Myanmar communities abroad are organizing various events to raise funds to support the People Defense Forces (PDF) fighting against the junta soldiers, and also to provide humanitarian aid to the displaced communities in the conflict areas. At such events, the organizers do not just screen films. They also sell handicrafts and Burmese food to raise much-needed funds, but sometimes they request for donations at the event sites. At some events, there were even auctions of jewelry and some treasured items.
From the screening of Ko Pauk’s “The Road Not Taken” in more than 20 countries, about MMK 4600 Lakh (approximately USD 220,000) was raised. This was sent to support the PDFs and urban guerillas as well as people who had contributed to the success of the film in the liberated area where the director currently lives. Many revolutionary films, documentaries and animated short-films have mushroomed by talented artists and directors in exile or even those inside the country but hiding in safe houses. The most internationally-acclaimed and award-winning film is “Myanmar Diaries”, filmed by a group of anonymous young Burmese filmmakers and supported by European film professionals, which has been shown in different film festivals in Europe.
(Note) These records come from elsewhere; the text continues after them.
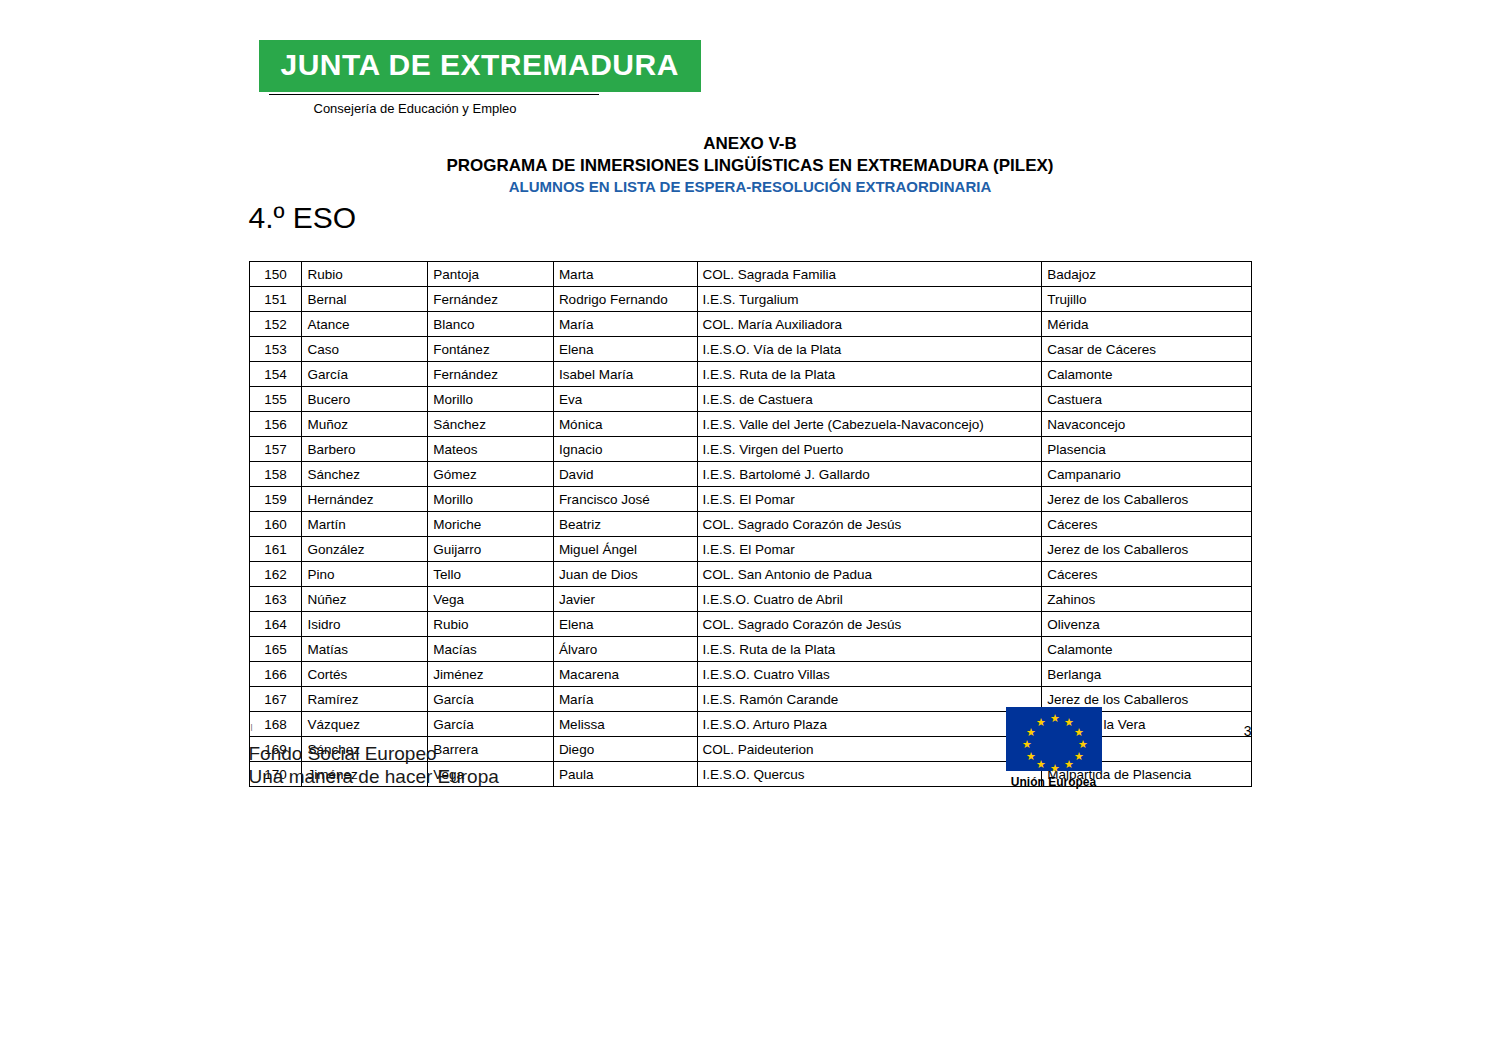JUNTA DE EXTREMADURA
Consejería de Educación y Empleo
ANEXO V-B
PROGRAMA DE INMERSIONES LINGÜÍSTICAS EN EXTREMADURA (PILEX)
ALUMNOS EN LISTA DE ESPERA-RESOLUCIÓN EXTRAORDINARIA
4.º ESO
| 150 | Rubio | Pantoja | Marta | COL. Sagrada Familia | Badajoz |
| 151 | Bernal | Fernández | Rodrigo Fernando | I.E.S. Turgalium | Trujillo |
| 152 | Atance | Blanco | María | COL. María Auxiliadora | Mérida |
| 153 | Caso | Fontánez | Elena | I.E.S.O. Vía de la Plata | Casar de Cáceres |
| 154 | García | Fernández | Isabel María | I.E.S. Ruta de la Plata | Calamonte |
| 155 | Bucero | Morillo | Eva | I.E.S. de Castuera | Castuera |
| 156 | Muñoz | Sánchez | Mónica | I.E.S. Valle del Jerte (Cabezuela-Navaconcejo) | Navaconcejo |
| 157 | Barbero | Mateos | Ignacio | I.E.S. Virgen del Puerto | Plasencia |
| 158 | Sánchez | Gómez | David | I.E.S. Bartolomé J. Gallardo | Campanario |
| 159 | Hernández | Morillo | Francisco José | I.E.S. El Pomar | Jerez de los Caballeros |
| 160 | Martín | Moriche | Beatriz | COL. Sagrado Corazón de Jesús | Cáceres |
| 161 | González | Guijarro | Miguel Ángel | I.E.S. El Pomar | Jerez de los Caballeros |
| 162 | Pino | Tello | Juan de Dios | COL. San Antonio de Padua | Cáceres |
| 163 | Núñez | Vega | Javier | I.E.S.O. Cuatro de Abril | Zahinos |
| 164 | Isidro | Rubio | Elena | COL. Sagrado Corazón de Jesús | Olivenza |
| 165 | Matías | Macías | Álvaro | I.E.S. Ruta de la Plata | Calamonte |
| 166 | Cortés | Jiménez | Macarena | I.E.S.O. Cuatro Villas | Berlanga |
| 167 | Ramírez | García | María | I.E.S. Ramón Carande | Jerez de los Caballeros |
| 168 | Vázquez | García | Melissa | I.E.S.O. Arturo Plaza | Losar de la Vera |
| 169 | Sánchez | Barrera | Diego | COL. Paideuterion | Cáceres |
| 170 | Jiménez | Vega | Paula | I.E.S.O. Quercus | Malpartida de Plasencia |
|
3
Fondo Social Europeo
Una manera de hacer Europa
★ ★ ★ ★ ★ ★ ★ ★ ★ ★ ★ ★
Unión Europea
Amidst the ongoing revolution, many amateur filmmakers, both in exile and in the liberated areas, have emerged to create what they experience and what they feel in regards to the fight for democracy. From 2022-2023, more than a dozen short-films related to the revolution have been produced, and they tell the stories about urban guerrillas, tortures inside the prison, the loss of homes to the regime’s scorched-earth tactic, women freedom fighters, and young PDF fighters. Myanmar people are determined to win this fight, and millions of funds are needed to support the PDF and to provide humanitarian assistance to people who have lost everything in the revolution. Among many strategies and ideas to raise funds, films truly are an act of creative resistance.